The families in the shelter have found relative safety but little comfort.

"We're not sleeping at night, we're not sleeping during the day," one mother howls, clad head to toe in black with her face covered by a niqab, an Islamic veil showing only her eyes.

"The children are always crying; the bombs are coming down like this," she laments, waving her arms for emphasis.

They huddle in near darkness, some covering their faces as they speak to me, afraid of losing more than they already have if the government learns who they are.

The room is filled with endless stories of death and despair.

One woman says her son has been detained since the end of August. Another says her son also has been held a month and a half.
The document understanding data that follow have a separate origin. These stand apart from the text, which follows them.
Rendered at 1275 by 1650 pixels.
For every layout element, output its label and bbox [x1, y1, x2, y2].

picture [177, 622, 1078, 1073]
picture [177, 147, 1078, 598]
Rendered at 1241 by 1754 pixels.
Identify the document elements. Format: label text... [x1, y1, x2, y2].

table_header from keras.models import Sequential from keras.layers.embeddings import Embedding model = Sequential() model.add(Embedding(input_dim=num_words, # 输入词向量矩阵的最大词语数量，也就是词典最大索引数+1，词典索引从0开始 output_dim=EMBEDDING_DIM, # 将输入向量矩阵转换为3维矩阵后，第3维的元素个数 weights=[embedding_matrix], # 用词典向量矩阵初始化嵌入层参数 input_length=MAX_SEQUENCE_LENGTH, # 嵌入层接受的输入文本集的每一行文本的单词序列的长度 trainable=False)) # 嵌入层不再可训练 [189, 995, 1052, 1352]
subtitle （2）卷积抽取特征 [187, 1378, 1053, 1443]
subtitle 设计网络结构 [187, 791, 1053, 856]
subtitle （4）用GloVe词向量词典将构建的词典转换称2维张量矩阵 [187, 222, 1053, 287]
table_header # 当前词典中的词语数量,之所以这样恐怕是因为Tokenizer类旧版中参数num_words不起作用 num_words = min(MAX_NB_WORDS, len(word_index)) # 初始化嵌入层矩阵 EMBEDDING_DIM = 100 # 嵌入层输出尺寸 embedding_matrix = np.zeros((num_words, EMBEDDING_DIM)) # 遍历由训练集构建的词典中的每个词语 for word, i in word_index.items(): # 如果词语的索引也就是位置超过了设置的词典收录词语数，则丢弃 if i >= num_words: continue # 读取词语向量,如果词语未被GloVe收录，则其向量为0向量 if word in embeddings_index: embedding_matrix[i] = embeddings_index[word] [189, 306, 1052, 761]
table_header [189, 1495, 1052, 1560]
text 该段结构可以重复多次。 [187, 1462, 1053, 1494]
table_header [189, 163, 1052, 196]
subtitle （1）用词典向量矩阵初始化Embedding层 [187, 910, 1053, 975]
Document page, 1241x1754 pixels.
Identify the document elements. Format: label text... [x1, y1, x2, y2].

A woman named Safaa says her brother and husband were killed when a round hit their home 10 days ago, but she can hardly pause to grieve.

"I have to keep going," she says. "I have to live for my children."

The families in the shelter survive on rice and lentils taken from a nearby government warehouse, but supplies are running low.

Activists gather about two dozen children for the camera and lead a song against the regime.

But the little ones are hard to comfort.

"My husband died on the first day of the bombing. They didn't let me see his body; it was shredded to pieces. His blood is still in the streets," says Umm Khidir, one of the mothers.

But her focus now is on her son. She says he is sick with a fever, and there's no medicine.

"He keeps crying and saying, 'I want daddy, I want daddy.' I can't bring his daddy back," she says, demanding to know why the world is not coming to their aid. "What is the world waiting for? For us to die of hunger and fear?"